C'est simple : année après année, visionnage après visionnage (déjà 5 fois au compteur !), la claque reste la même. Interstellar n’est pas juste un film, c’est la référence ultime du cinéma d’anticipation, le projet le plus ambitieux que j’ai jamais vu. On part de la poussière de la Terre pour finir aux confins de l’univers, et honnêtement, le voyage est plus intense que n’importe quelle séance de planétarium. La dernière fois au Grand Large du Grand Rex, c’était le "WOW" total, 15 euros mais un voyage unique.
Tout est un sans-faute.

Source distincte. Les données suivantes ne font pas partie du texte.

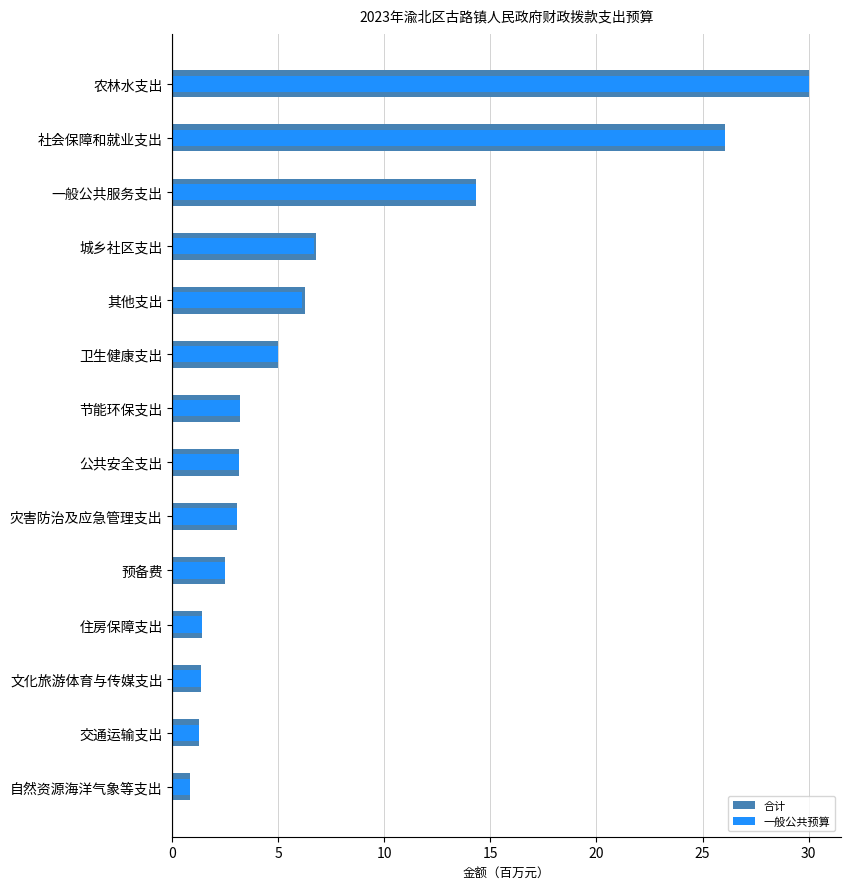

What is the value of the 一般公共预算 bar at the 5th from the left?

2.5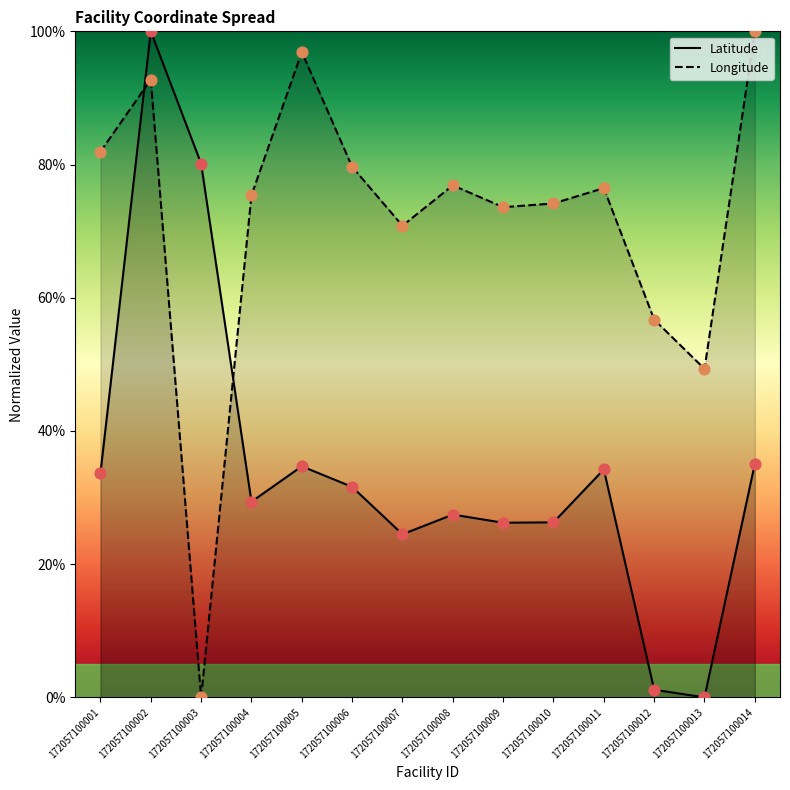

At which category is the sum across all series the highest?

172057100002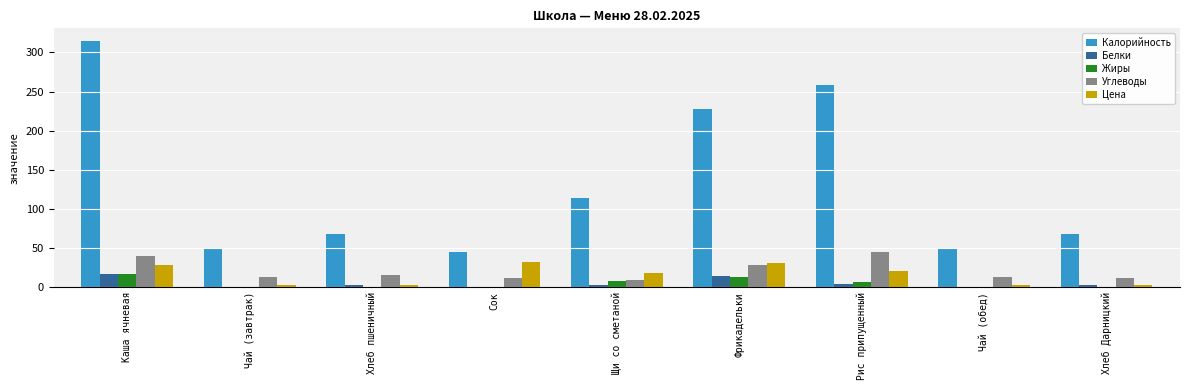

Is it true that Калорийность equals 48.6 at Чай (завтрак)?

True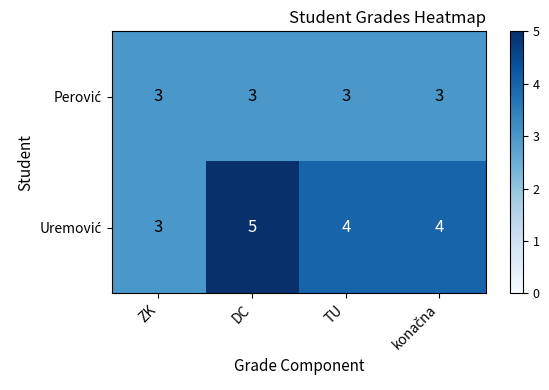

At which category is the sum across all series the highest?

DC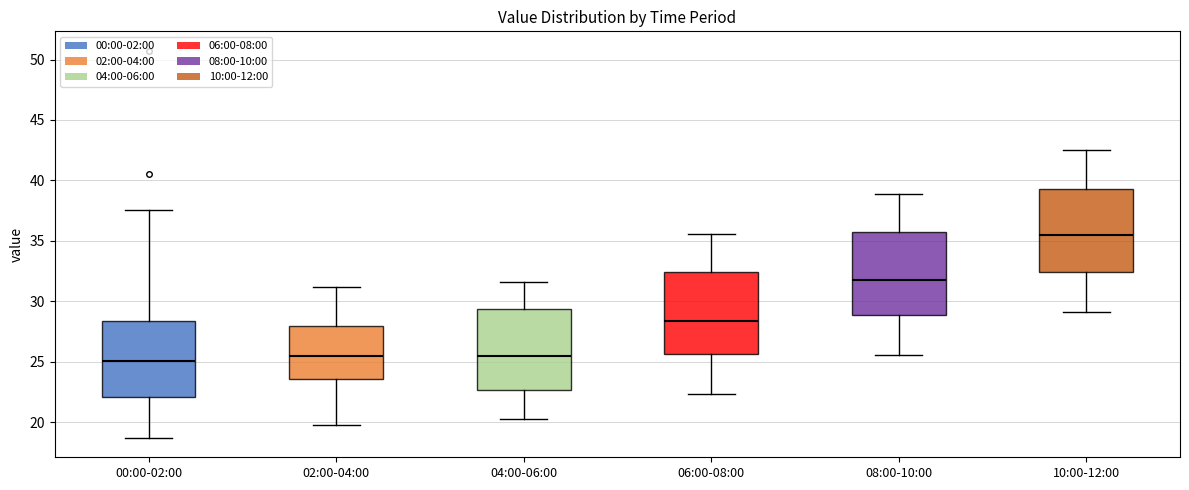

Where is the lower edge of the box for 02:00-04:00 on the y-axis? The values are not printed on the chart, so give them approximately, as read against the axis.

23.5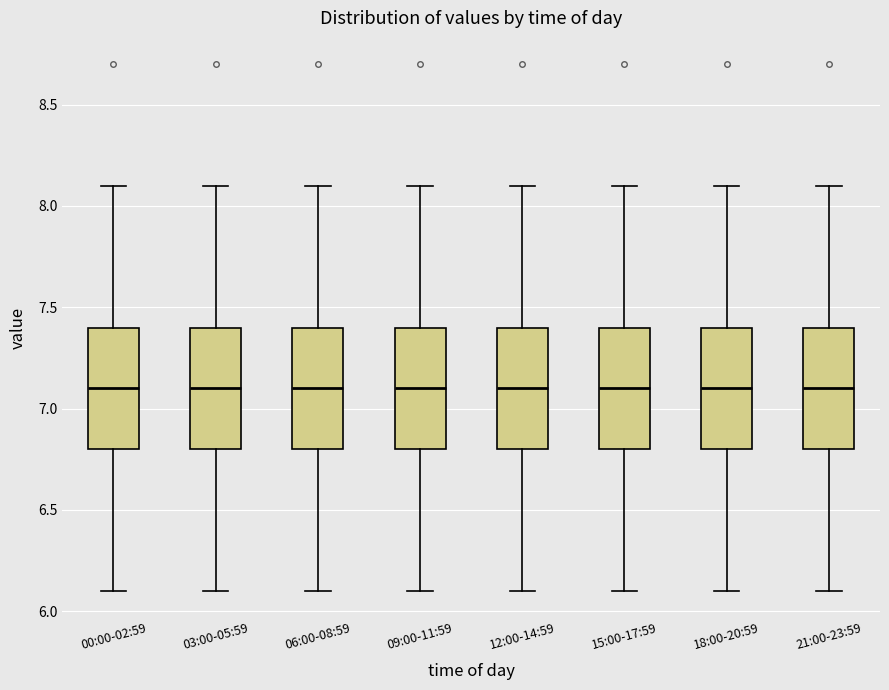

Reading left to right, read every box against the y-axis: the position of its median line, the range the box covers, and the ends of its whiskers. The values are not printed on the chart, so give them approximately, as read against the axis.

00:00-02:59: median 7.1, box 6.8 to 7.4, whiskers 6.1 to 8.1
03:00-05:59: median 7.1, box 6.8 to 7.4, whiskers 6.1 to 8.1
06:00-08:59: median 7.1, box 6.8 to 7.4, whiskers 6.1 to 8.1
09:00-11:59: median 7.1, box 6.8 to 7.4, whiskers 6.1 to 8.1
12:00-14:59: median 7.1, box 6.8 to 7.4, whiskers 6.1 to 8.1
15:00-17:59: median 7.1, box 6.8 to 7.4, whiskers 6.1 to 8.1
18:00-20:59: median 7.1, box 6.8 to 7.4, whiskers 6.1 to 8.1
21:00-23:59: median 7.1, box 6.8 to 7.4, whiskers 6.1 to 8.1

Le casting est au sommet, les décors sont dingues, et que dire de la musique ? Ces compositions sont uniques, elles t'habitent et te transportent. C’est un film qui te fait creuser le cerveau avec ses énigmes temporelles et physiques, mais qui ne perd jamais son cœur. Car au fond, derrière la science, c’est une histoire bouleversante de relation père-fille. L'idée que l'amour est la réponse ultime et qu'une femme est le destin de l'humanité donne une dimension humaine et vibrante à toute cette immensité froide.
Nolan, par pitié, reviens à ce niveau de génie. Oublie les délires stériles à la Tenet et redonne-nous des œuvres qui ont cette âme et cette démesure. C'est un chef-d'œuvre total, rien à redire.